La Commission européenne publie mercredi une recommandation pour la constitution d’une boîte à outils commune pour l’exploitation des technologies et des données pour lutter contre la crise COVID-19.

En particulier, elle souhaite une méthodologie, une surveillance et le partage des évaluations d’efficacité des applications mobiles, coordonnées à l’échelle européenne, pour aider les citoyens à prendre des mesures de « distance sociale » et pour éviter, alerter et pister les contacts afin de limiter la propagation du COVID-19.

Ainsi qu’un schéma commun pour l’exploitation de données agrégées et anonymisées sur la mobilité de la population pour modéliser et prévoir l’évolution de la maladie, pour surveiller l’efficacité des mesures prises par les États membres comme la distance sociale et le confinement, et pour soutenir une stratégie coordonnée de sortie de crise.

La recommandation insiste sur le respect des droits fondamentaux, en particulier la protection de la vie privée et des données personnelles et l’interdiction de la surveillance et de la stigmatisation.

Les traitements des données personnelles doivent être strictement limités au seul but de combattre la crise COVID-19, leur nécessité évaluée régulièrement, et des mesures doivent être entreprises afin que les traitements soient arrêtés et les données irrémédiablement détruites dès qu’elles ne seront plus nécessaires – à moins que leur valeur scientifique dépasse la violation des droits concernés.

L’approche commune pour les applications mobiles doit être publiée le 15 avril 2020.

Ces derniers jours, la Commission européenne, qui a été critiquée sur son silence sur la pandémie et la crise qui s’ensuit, multiplie les annonces.

Elle budgète 15,65 milliards d’euros pour aider les efforts de pays partenaires à lutter contre la pandémie, dont 3,25 milliards pour l’Afrique.

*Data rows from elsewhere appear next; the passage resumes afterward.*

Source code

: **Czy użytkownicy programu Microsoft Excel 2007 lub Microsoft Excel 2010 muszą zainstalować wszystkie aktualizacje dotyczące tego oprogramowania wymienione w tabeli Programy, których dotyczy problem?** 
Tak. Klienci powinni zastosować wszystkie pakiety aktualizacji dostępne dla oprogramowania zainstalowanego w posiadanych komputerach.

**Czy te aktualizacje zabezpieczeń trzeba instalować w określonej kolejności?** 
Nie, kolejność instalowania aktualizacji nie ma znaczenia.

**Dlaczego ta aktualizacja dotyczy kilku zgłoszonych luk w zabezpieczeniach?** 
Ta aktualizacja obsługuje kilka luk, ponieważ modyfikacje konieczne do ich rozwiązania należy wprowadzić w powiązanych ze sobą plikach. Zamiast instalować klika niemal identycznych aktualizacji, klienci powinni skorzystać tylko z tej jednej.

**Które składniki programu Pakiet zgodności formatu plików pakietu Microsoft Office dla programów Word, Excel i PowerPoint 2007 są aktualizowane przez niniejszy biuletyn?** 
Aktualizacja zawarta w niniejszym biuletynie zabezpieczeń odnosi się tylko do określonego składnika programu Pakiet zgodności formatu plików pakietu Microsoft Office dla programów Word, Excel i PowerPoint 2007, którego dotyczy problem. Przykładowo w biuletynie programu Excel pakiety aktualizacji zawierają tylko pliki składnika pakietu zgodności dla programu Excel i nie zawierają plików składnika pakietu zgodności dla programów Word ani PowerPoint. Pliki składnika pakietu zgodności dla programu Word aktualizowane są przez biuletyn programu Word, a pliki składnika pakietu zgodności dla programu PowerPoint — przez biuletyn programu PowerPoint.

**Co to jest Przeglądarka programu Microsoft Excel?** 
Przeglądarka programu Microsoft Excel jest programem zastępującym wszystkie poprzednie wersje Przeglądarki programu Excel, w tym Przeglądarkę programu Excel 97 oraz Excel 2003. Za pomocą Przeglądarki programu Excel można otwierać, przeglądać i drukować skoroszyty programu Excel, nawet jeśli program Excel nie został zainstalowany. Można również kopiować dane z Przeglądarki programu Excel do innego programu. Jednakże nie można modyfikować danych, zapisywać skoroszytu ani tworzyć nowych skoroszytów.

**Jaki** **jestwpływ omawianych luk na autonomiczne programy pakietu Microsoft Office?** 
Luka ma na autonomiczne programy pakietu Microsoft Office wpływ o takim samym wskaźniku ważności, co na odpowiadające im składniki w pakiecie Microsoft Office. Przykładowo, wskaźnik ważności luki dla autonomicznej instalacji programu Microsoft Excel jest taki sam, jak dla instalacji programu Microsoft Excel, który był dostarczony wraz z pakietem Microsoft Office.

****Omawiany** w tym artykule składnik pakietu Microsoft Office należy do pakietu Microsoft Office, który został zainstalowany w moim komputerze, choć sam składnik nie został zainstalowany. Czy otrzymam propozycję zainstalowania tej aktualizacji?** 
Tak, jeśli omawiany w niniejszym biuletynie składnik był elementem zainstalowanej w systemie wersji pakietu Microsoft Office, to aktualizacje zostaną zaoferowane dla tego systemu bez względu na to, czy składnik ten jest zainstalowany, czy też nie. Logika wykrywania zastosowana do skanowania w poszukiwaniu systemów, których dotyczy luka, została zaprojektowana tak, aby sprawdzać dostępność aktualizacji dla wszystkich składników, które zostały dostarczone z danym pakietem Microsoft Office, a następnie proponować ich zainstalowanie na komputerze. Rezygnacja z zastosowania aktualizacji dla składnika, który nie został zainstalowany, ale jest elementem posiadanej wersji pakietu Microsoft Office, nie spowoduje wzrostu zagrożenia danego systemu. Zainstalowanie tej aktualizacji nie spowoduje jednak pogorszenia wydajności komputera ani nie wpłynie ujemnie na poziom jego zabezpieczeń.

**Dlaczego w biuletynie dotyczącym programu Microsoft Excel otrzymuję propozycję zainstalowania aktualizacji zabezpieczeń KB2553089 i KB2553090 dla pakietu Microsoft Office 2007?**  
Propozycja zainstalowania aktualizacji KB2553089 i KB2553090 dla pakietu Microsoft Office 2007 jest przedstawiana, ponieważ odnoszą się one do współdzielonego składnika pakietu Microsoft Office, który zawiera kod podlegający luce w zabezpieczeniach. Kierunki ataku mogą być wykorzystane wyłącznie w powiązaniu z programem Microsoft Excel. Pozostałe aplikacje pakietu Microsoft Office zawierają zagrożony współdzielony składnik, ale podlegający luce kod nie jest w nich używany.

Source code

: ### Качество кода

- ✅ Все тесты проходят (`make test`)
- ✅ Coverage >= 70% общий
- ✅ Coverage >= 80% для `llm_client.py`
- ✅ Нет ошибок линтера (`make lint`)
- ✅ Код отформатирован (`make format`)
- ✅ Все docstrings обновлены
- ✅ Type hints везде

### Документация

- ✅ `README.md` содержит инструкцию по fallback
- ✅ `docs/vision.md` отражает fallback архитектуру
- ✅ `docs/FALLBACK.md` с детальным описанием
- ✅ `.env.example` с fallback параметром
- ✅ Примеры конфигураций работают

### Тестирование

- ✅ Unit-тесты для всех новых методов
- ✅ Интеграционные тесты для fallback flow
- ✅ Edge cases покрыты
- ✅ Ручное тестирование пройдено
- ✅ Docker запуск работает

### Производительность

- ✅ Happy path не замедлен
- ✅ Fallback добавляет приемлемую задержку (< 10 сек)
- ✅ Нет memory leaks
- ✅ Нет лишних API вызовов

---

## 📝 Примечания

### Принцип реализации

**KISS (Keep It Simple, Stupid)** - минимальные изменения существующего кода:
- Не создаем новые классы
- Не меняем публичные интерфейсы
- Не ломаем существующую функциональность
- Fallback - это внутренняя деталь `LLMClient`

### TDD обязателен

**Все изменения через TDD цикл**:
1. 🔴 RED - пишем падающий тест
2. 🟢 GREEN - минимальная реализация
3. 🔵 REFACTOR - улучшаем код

Les autorités antitrust ont publié un cadre temporaire de communication afin de permettre aux entreprises de coopérer en réponse aux situations urgentes liées à la pandémie : pour produire plus de produits médicaux critiques, de médicaments, de ressources et de services rares.

Un groupe de travail est mis en place pour supprimer toutes les interdictions ou les restrictions intra-européennes d’exportations de fournitures vitales de protection, médicales et de médicaments.

Un plan d’action est mis en place pour accroître la coopération dans la recherche et l’innovation pour lutter contre le virus.